Tomcat Hates Encoded Slashes

• Ray Nicholus

Let’s picture a small segment of a typical web application in order to better understand this problem. We’ll focus mostly on the server here, but the client plays a key role as well. On the server, we have a REST endpoint that exists to proxy information from another endpoint. This handler accepts GET requests. The other endpoint to proxy is included as a path parameter. The signature of our endpoint handler looks something like this:

@GET
@Path("proxy/{url}")
String getData(@PathParam("url") String url);

In case it is not already obvious, the above code is part of a Java interface, and the annotations are part of the javax.ws.rs package, which is a collection of interfaces and annotations that align with the JSR 311 specification maintained by the Java Community Process group.

The exact implementation of the above endpoint method is unimportant, so I’ll omit it for the sake of brevity. When called, it will simply make a GET request to the address specified at the end of the @Path, which is stored in the url parameter. The response from the resource associated with this url will return some data in the response, and this data will then be returned to whichever client called our “proxy/” endpoint. Our client code may very well be running in a browser, in which case it may look something like this:

var resourceToProxy =
  encodeURIComponent('http://widen.com/careers')

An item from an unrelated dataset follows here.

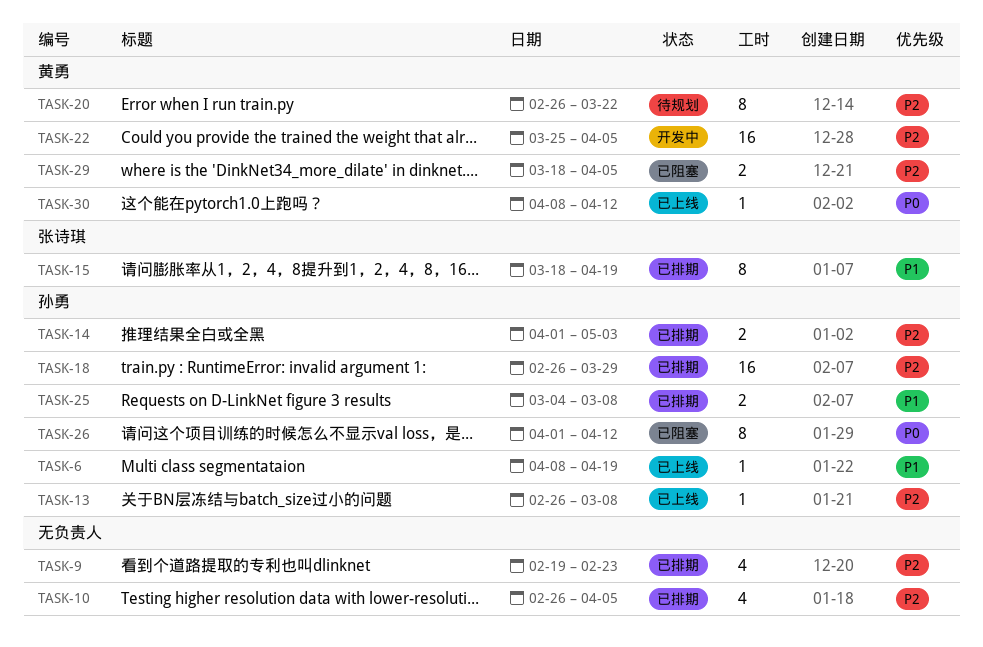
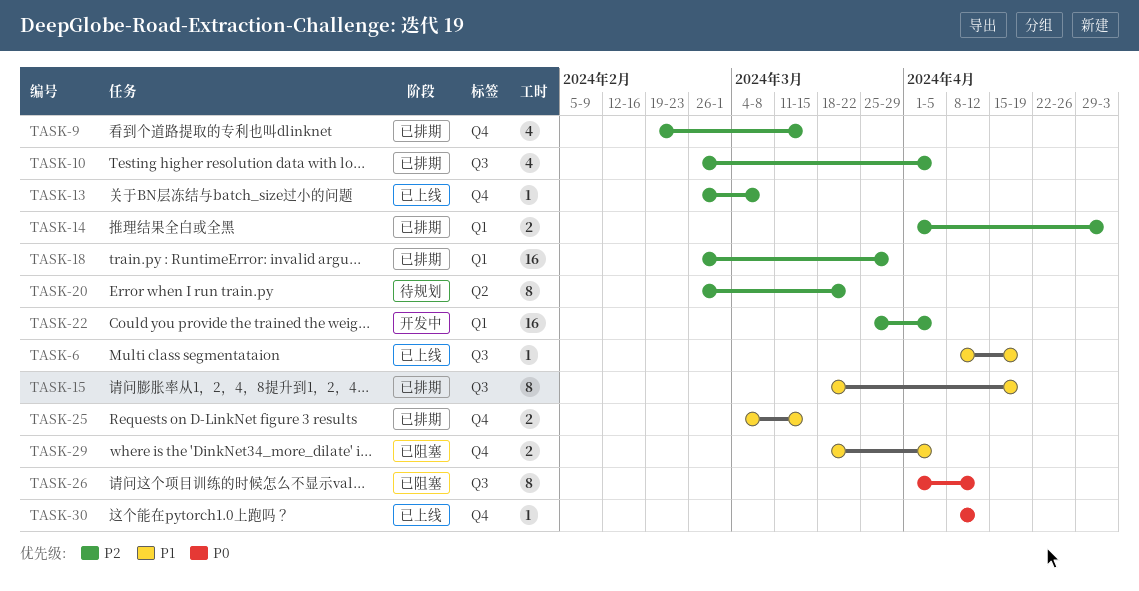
TASK-9, due: Feb 23 -> Mar 15
TASK-25, due: Mar 8 -> Mar 15
TASK-29, priority: P2 -> P1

fetch('/proxy/' + resourceToProxy)
  .then(function(response) {
    if (response.ok) {
      return response.text()
    }
    else {
      var error = new Error(response.statusText)
      error.response = response
      throw error
    }
  })
  .then(function(proxiedData) {
    // handle proxied data in response
  })
  .catch(function(err) {
    console.error(error)
  })

The above client-side code utilizes the native Fetch API, but you could accomplish the same call with XMLHttpRequest. In fact, the client doesn’t even need to be browser-based - it could very well live on a server, coded in any language under the sun.

The problem

After executing the above request, we would fully expect to receive a 2xx response from our server and then handle the proxied data via the success function of fetch’s returned promise. But instead, our error handler is invoked. Looking closer, we see that our server returned a response code of 404. But we’ve clearly defined our endpoint, and even verified that our request is being properly set to this endpoint. So what happened?

The cause

I left out one minor detail - our web server is Apache Tomcat, which is very common when Java is the primary server language. In version 6.0.10 (released around February of 2007), the Tomcat team patched a security hole. This involved treating encoded forward and backslashes in the URL as path delimiters. So, our URI of “/proxy/http%3A%2F%2Fwiden.com%2Fcareers” is being expanded to “/proxy/http%3A//widen.com/careers” before it is routed to a matching endpoint handler. Of course, this endpoint is not accounted for, and our server rejects the request as a result.

The solution

There are two ways to work around this behavior. The first involves adjusting a Java system property on our application server. Setting the org.apache.tomcat.util.buf.UDecoder.ALLOW_ENCODED_SLASH system property to true should allow our request to go through as expected. The default value of this property is false. Another option involves switching our GET request to a POST and including the url to proxy in the message-body. This is arguably the safest option. If we take this route, our server endpoint will look like this:

@POST
@Path("proxy/url")
String getData(String url);

The body of our POST request will be made available to our handler method via the url parameter. We will have to make a slight adjustment to our client-side code as well:

var resourceToProxy = 'http://widen.com/careers'
fetch('/proxy/url', {method: 'POST', body: resourceToProxy})
  .then(function(response) {
    if (response.ok) {
      return response.text()
    }
    else {
      var error = new Error(response.statusText)
      error.response = response
      throw error
    }
  })
  .then(function(proxiedData) {
    // handle proxied data in response
  })
  .catch(function(err) {
    console.error(error)
  })

Note that there is no need to encode the proxy endpoint address anymore, since it is no longer part of the request URI. The changes to our JavaScript are limited to the first two lines of code. This will result in A POST request to our “/proxy/url” endpoint with a Content-Type of “text/plain”. As expected, the body of our request will contain the resourceToProxy value. After making these changes, everything works as intended, and we are able to successfully proxy a third-party endpoint through our server.